*WRITTEN TASK*: Using the listing below, copy exactly each line from the one that has "نوع قالی شما" through the one that has "VICTRON ENERGY PHOENIX"; omit the pictures.

*DATASET CONTENT*:
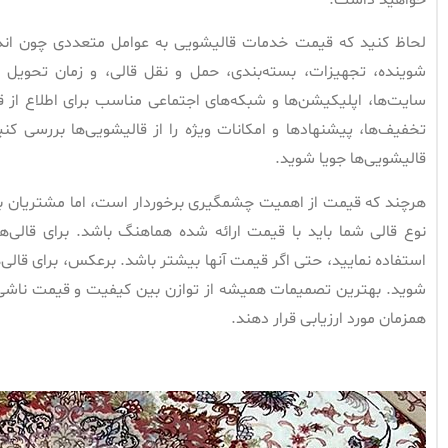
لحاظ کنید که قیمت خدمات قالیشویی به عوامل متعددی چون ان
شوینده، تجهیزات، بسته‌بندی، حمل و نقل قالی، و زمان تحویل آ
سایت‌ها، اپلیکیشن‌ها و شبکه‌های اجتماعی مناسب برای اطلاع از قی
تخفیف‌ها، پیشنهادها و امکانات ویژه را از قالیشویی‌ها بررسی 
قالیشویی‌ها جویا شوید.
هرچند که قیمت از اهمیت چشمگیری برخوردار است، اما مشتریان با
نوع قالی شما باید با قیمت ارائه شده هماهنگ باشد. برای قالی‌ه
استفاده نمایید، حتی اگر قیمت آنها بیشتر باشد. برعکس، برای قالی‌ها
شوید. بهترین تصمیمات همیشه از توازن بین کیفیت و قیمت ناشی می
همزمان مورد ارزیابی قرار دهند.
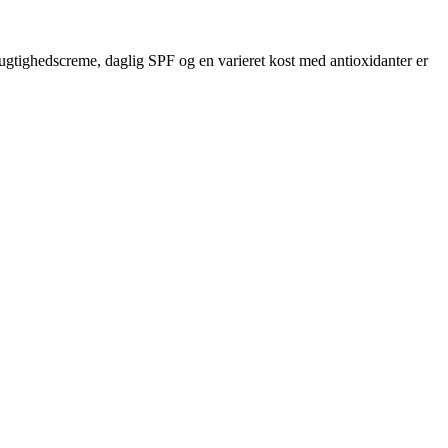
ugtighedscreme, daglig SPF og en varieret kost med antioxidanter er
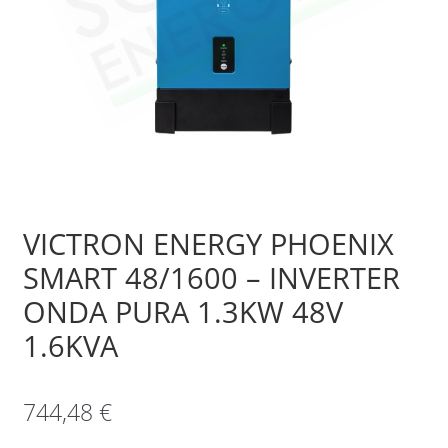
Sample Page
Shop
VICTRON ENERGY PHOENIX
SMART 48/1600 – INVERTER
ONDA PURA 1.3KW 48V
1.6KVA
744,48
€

==

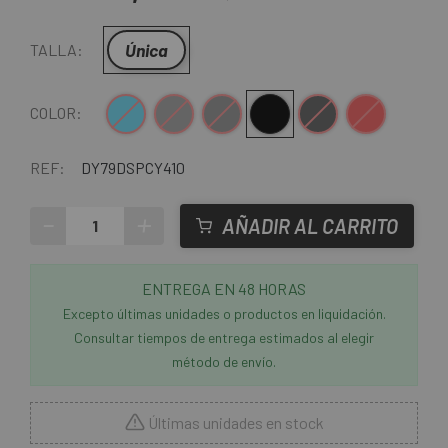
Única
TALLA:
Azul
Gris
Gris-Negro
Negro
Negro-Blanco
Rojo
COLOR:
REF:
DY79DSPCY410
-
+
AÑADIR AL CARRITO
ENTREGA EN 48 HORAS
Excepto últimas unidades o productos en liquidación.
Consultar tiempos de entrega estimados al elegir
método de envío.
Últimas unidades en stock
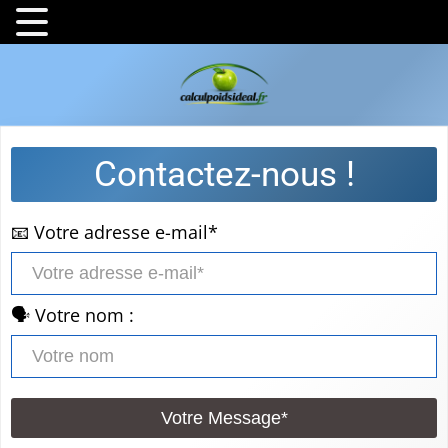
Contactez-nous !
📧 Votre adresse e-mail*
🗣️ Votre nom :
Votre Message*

*TASK ANSWER*:
نوع قالی شما باید با قیمت ارائه شده هماهنگ باشد. برای قالی‌ه
استفاده نمایید، حتی اگر قیمت آنها بیشتر باشد. برعکس، برای قالی‌ها
شوید. بهترین تصمیمات همیشه از توازن بین کیفیت و قیمت ناشی می
همزمان مورد ارزیابی قرار دهند.
ugtighedscreme, daglig SPF og en varieret kost med antioxidanter er
Sample Page
Shop
VICTRON ENERGY PHOENIX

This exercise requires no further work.